LISTA DE TAREAS -
1. Resuma en dos oraciones el texto sobre el clima oceánico.
2. Según el texto sobre el clima oceánico, ¿por qué las temperaturas varían poco a lo largo del año? Explíquelo en una o dos oraciones.
3. Prosiga el texto sobre el clima oceánico a partir de su última oración.

TEXTO -
============================================================

¿Qué es el clima oceánico?
El clima oceánico, también llamado clima atlántico o marítimo, se desarrolla en las fachadas occidentales de los continentes en latitudes medias, donde los vientos dominantes del oeste transportan aire húmedo desde el océano. La proximidad del mar actúa como un enorme regulador térmico: modera los extremos tanto en verano como en invierno, generando un rango de temperaturas estrecho a lo largo del año. Las precipitaciones son abundantes (entre 800 y 2000 mm anuales) y se reparten de forma bastante homogénea, con un máximo invernal asociado al paso frecuente de borrascas atlánticas.
Distribución geográfica y presencia en España
A escala mundial, el clima oceánico domina la Europa atlántica (Irlanda, Reino Unido, Noruega occidental, Bretaña, Países Bajos), la costa noroeste de Norteamérica (desde Oregón hasta Columbia Británica) y el sur de Chile y Nueva Zelanda. En España, este clima define la cornisa cantábrica: Galicia, Asturias, Cantabria, País Vasco y la vertiente norte de Navarra. Estas regiones reciben entre 1000 y 2500 mm anuales y disfrutan de veranos frescos (18-22 °C) e inviernos templados (6-10 °C de media), con más de 150 días de lluvia al año en muchas localidades.

============================================================

Entradas tomadas de una colección:
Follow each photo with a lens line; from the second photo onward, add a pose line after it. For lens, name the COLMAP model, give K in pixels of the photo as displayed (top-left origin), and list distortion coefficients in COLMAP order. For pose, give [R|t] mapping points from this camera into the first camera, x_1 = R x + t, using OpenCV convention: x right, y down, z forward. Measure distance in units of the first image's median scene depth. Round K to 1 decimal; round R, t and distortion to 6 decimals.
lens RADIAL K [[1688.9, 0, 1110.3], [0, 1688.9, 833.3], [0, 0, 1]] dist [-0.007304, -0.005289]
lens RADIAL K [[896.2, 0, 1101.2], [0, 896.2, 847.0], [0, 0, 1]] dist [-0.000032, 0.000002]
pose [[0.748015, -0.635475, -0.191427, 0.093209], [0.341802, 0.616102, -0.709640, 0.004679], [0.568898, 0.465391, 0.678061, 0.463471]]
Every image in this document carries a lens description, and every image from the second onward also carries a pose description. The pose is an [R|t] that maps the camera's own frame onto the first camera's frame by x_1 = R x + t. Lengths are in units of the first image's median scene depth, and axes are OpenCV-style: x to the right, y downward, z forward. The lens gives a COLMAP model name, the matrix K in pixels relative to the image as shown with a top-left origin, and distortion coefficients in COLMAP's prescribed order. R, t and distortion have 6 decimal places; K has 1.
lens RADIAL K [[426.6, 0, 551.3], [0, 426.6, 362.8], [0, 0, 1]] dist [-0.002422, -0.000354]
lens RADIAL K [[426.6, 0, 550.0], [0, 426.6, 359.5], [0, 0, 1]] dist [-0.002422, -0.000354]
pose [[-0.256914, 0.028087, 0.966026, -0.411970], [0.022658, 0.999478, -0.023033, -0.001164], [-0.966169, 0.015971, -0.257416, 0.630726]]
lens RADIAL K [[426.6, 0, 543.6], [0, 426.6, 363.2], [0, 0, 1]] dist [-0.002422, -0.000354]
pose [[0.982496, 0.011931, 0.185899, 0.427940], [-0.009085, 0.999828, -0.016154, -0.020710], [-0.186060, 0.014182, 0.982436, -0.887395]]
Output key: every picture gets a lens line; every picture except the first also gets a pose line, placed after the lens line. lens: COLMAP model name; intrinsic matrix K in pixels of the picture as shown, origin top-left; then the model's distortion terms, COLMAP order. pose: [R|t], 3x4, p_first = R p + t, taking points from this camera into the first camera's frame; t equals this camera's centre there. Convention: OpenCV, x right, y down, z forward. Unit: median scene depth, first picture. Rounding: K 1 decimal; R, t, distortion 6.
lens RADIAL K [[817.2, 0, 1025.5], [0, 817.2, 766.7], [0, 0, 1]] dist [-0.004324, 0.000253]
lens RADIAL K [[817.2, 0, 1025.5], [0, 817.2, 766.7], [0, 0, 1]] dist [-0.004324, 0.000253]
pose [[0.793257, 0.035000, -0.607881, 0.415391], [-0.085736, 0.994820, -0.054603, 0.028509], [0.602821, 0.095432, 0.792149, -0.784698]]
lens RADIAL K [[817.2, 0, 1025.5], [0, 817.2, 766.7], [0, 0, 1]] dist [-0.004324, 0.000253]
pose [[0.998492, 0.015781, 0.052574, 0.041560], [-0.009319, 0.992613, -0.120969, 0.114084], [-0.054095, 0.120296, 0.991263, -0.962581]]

============================================================

RESPUESTAS -
1. El clima oceánico se da en las fachadas occidentales de los continentes en latitudes medias, donde los vientos del oeste traen aire húmedo del océano, y se caracteriza por un rango térmico estrecho y precipitaciones abundantes y bastante homogéneas, con un máximo en invierno. Domina la Europa atlántica, la costa noroeste de Norteamérica, el sur de Chile y Nueva Zelanda, y en España define la cornisa cantábrica, con veranos frescos, inviernos templados y más de 150 días de lluvia al año en muchas localidades.

2. La proximidad del mar actúa como un enorme regulador térmico que modera los extremos tanto en verano como en invierno. Por ello, el rango de temperaturas a lo largo del año es estrecho.

3.
Vegetación y paisaje asociado
La abundancia de humedad y la suavidad térmica favorecen una vegetación densa y siempre verde. Los paisajes oceánicos españoles se caracterizan por bosques caducifolios de roble, haya y castaño, praderas permanentes y una agricultura basada en la ganadería de leche y la horticultura. Los prados verdes durante todo el año contrastan con la sequedad estival del interior peninsular y constituyen uno de los rasgos visuales más reconocibles de la España húmeda.
Impacto en la vida cotidiana
Vivir bajo un clima oceánico implica convivir con la lluvia frecuente, la nubosidad persistente y una luminosidad reducida en comparación con el Mediterráneo. Sin embargo, las temperaturas moderadas eliminan prácticamente las olas de calor extremas y las heladas severas. La calefacción invernal es necesaria pero menos intensa que en el interior, y el aire acondicionado resulta prescindible en verano.